On a recent weekday morning, a group of entrepreneurs, teachers, computer programmers, and college administrators from all over the country assembled with behavioral experts from ideas42 in pursuit of a venerable mission: identifying a way to double three-year degree completion rates among U.S. community college students. This mission, earnestly accepted by all members of the group, has an unusual caveat: it can only be achieved using educational technology (EdTech) products.
This unique and talented group are also known as the Semi-Finalists in the Robin Hood College Success Prize, a $5 million dollar competition designed by ideas42 and the Robin Hood Foundation to catalyze technology-based solutions to one of the most pressing problems in U.S. higher education. Currently, only 28% of community college students who enroll in one or more remedial courses will go on to earn a diploma within 8.5 years. Students who don’t graduate miss out on the significant income bump a college degree offers, and often face the added burden of student loan debt.

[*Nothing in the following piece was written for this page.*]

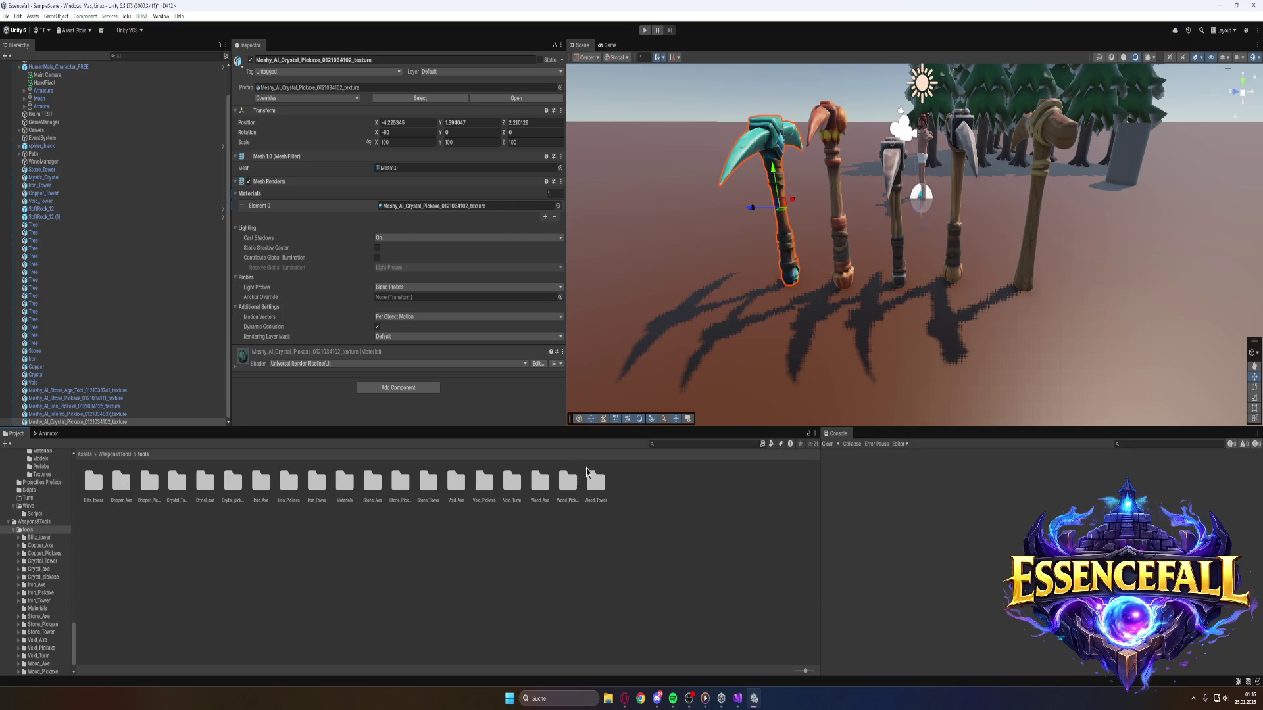
pyautogui.click(486, 488)
pyautogui.doubleClick(485, 488)
pyautogui.moveTo(122, 482); pyautogui.dragTo(731, 289)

In addition to designing the College Success Prize with our partners at Robin Hood, our team at ideas42 is actively working to equip contestants with behavioral insights that will help them increase the efficacy of their technologies. The recent convening of Semi-Finalists with our behavioral experts in New York was an important first step: a one-day workshop offering teams a crash-course in the application of key behavioral concepts to education technology. In other words, we’re providing Semi-Finalist teams with powerful new tools to help them achieve their mission.
Harvard economist and ideas42 co-founder Sendhil Mullainathan set the tone for the day with a keynote presentation on the psychology of scarcity, which tells us that a lack of time or money (both of which are in short supply among many community college students) levies a heavy cognitive “tax”. This burden leads students to intensely focus, or “tunnel”, on the most urgent task at hand, while neglecting important but less urgent tasks. Scarcity emerges in many ways in community colleges, from finances and financial aid to turning in math assignments and balancing extracurricular activities. Understanding this is key to designing effective EdTech products that will positively impact this population.
Additional members of our team offered crucial insights into the role self-control, prospective memory, and other key behavioral concepts that can play into students’ lives (and thus into Semi-Finalists’ products). Lively breakout session discussions ranged from efforts to pinpoint the design features that might make onboarding difficult for students, to generating ideas for harnessing the power of social norms to promote beneficial habits in students.
Armed with behavioral design ideas and $40,000 in development funding, the Semi-Finalists will now be hard at work until January 2015. At that point, they’ll have a chance to demonstrate the fruits of their labor at the College Success Prize Showcase Day. The Prize’s panel of expert judges will then select up to three Finalists to advance to the next round of the challenge.